● WORK TASK
Below are some records. Say in a single number how many of their lines include the word "compatibilidad".

● EXCERPTED DATA

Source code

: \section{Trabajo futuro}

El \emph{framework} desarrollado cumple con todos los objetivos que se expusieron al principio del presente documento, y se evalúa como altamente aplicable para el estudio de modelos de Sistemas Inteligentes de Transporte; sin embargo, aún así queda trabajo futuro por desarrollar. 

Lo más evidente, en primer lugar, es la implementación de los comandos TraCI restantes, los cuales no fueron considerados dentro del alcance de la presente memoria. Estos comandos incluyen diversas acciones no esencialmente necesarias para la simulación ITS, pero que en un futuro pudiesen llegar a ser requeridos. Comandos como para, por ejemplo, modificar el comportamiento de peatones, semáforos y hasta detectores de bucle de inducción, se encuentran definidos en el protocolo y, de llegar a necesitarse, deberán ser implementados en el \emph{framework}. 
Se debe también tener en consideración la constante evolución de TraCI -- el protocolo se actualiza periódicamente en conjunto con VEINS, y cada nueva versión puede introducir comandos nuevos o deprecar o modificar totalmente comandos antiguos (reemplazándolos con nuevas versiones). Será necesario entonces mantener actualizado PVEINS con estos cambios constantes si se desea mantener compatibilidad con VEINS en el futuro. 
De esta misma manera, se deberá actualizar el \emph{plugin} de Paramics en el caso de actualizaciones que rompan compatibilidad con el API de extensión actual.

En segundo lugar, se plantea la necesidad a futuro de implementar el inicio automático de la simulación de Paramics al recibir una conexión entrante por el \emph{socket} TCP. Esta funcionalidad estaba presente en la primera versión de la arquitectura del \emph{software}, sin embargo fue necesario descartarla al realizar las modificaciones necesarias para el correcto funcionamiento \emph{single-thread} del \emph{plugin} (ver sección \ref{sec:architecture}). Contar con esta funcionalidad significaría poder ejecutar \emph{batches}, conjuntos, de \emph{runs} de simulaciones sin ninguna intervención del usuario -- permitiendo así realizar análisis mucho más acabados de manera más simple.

● SOLUTION TO THIS PROBLEM
2